[Brano di partenza]:
=-=-=

Ricchi, potenti e di una bellezza quasi eterea, i fratelli Doko sono “I signori dell’est-Europa”. Arroganti, pericolosi e disonesti fino al midollo, non provano pietà, non rispettano le regole e l’unica legge che conoscono è la loro.
La sola parola che conta è la loro.
Tutti li temono, tutti chinano il capo al loro cospetto. Tranne le sorelle Norik, discendenti dirette della donna più autorevole e rispettata nell’Europa orientale, nonostante il passato per nulla glorioso. Il loro cognome è sinonimo di potere e protezione. Per loro la legge è al di sopra di tutto, non giocano sporco, non ne hanno bisogno. Ma il loro rispetto va guadagnato e i Doko l’hanno perduto da tempo.
C’è un confine invalicabile tra le terre degli uni e delle altre.
Due famiglie, due imperi in lotta da sempre per la supremazia. Ma la loro battaglia rischia di portare alla luce troppi segreti. Quanto a lungo possono i protagonisti di questa faida farsi carico dell’antico odio che li separa? Quanto, prima che gli istinti carnali sfocino in una passione travolgente?
Perché davanti a un sentimento come l’amore, il cognome che porti non conta nulla.

Conoscete tutte il celebre dramma di “Romeo e Giulietta”? Ecco, tenetelo bene a mente, perché “The Aristocrats” è una sorta di rivisitazione di questa famosissima opera di Shakespeare.

Due famiglie mafiose albanesi: i Doko e le Norik. Rozaf, un temutissimo patriarca da una parte e Kendra, una forte e potente matriarca dall’altra. Tre figli: Rezart, Roel e Ramil. Tre figlie: Keleste, Kristel e Kleisa. Tutti perennemente in guerra per il predominio sul territorio, ma che, per una strana e fortuita coincidenza, si ritrovano ad essere amanti clandestini e sventurati. Intrighi, segreti, sensi di colpa, tutto questo e altro ancora convoglieranno in un finale tragico dal lieto fine minimalista.

=-=-=

[Dati estratti]:

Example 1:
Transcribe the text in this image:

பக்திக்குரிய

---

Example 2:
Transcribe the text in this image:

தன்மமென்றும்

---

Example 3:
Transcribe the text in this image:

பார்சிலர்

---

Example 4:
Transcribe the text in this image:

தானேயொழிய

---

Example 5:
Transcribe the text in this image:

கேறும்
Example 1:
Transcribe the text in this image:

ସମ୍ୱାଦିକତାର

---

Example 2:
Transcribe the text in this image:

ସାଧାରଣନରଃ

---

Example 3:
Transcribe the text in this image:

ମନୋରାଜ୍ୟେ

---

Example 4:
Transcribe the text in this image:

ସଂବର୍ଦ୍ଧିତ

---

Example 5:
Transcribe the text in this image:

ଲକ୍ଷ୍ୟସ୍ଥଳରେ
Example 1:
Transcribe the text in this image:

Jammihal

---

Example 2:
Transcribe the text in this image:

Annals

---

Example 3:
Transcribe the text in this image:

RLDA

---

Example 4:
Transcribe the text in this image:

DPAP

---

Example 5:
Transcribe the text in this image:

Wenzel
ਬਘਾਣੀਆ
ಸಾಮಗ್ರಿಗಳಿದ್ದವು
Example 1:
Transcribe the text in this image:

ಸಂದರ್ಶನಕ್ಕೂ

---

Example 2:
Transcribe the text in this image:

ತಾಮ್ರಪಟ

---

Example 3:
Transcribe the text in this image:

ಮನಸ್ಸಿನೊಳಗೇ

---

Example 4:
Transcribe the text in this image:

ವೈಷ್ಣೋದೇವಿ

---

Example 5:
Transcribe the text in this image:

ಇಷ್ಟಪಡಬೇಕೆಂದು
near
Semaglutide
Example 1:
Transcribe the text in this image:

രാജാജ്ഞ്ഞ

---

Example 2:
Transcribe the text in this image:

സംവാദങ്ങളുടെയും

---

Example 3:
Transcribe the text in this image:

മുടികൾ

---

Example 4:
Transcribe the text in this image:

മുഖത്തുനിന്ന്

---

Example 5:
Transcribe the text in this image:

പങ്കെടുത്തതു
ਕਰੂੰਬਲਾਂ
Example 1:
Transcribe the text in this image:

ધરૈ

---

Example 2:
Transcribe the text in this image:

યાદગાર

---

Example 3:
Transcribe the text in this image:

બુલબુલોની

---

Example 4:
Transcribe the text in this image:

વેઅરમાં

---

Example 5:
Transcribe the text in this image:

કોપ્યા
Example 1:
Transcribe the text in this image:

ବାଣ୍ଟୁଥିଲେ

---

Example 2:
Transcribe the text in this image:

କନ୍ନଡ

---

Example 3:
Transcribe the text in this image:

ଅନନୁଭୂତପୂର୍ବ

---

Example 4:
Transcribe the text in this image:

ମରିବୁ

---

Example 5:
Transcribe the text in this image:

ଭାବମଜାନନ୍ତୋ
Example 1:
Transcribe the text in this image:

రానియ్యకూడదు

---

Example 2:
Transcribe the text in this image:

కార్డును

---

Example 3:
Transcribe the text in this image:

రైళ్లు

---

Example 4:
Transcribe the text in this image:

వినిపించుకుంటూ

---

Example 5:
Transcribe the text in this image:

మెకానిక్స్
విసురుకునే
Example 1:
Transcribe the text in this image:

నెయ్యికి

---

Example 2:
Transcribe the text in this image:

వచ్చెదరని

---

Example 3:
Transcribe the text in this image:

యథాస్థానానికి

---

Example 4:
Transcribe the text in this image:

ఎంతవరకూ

=-=-=

[Esercizi]:
[a] Schematizza in punti il paragrafo della presentazione di The Aristocrats che comincia con «Due famiglie mafiose albanesi», conservandone i fatti principali.
[b] Prosegui la presentazione di The Aristocrats dopo la sua ultima frase.
L'elenco è materiale a sé, distinto dalla presentazione di The Aristocrats.

[Risposte]:
[a]
- Due famiglie mafiose albanesi: i Doko e le Norik.
- Da una parte il temutissimo patriarca Rozaf, dall'altra la forte e potente matriarca Kendra.
- Tre figli: Rezart, Roel e Ramil. Tre figlie: Keleste, Kristel e Kleisa.
- Sono sempre in guerra per il predominio sul territorio, ma per una fortuita coincidenza diventano amanti clandestini e sventurati.
- Intrighi, segreti e sensi di colpa portano a un finale tragico dal lieto fine minimalista.

[b]
In questo libro, non vi è un vero e proprio protagonista, si tratta di un romanzo corale che mette tutti sullo stesso piano senza, purtroppo, essere in grado di valorizzare e delineare le varie figure. I personaggi risultano vuoti e inconsistenti, le loro storie abbozzate e senza alcun approfondimento, dovendo ognuna dare spazio alle altre. Sarebbe stato meglio se l’attenzione fosse stata rivolta ad una singola coppia così da permettere di sviluppare appieno sia le dinamiche relazionali, sia le caratteristiche dei personaggi.

Ad esempio, avrei voluto che venisse dato più spazio a Kristel, di cui non sappiamo molto, a parte l’insofferenza verso la sorella Kleisa. È un personaggio lasciato in secondo piano, tirato fuori nella sua veste di avvocato di famiglia solo nei momenti necessari al proseguimento della storia.

Anche di Kendra, la matriarca della famiglia Norik, sappiamo ben poco: gestisce un giro di prostituzione ed è nota a tutti come la Regina dell’Est-Europa, ma non si sa quasi nulla di come abbia ottenuto tale appellativo. A mio parere, un titolo così altisonante avrebbe meritato qualche attenzione in più nella narrazione, anche per mantenere alta l’attenzione del lettore.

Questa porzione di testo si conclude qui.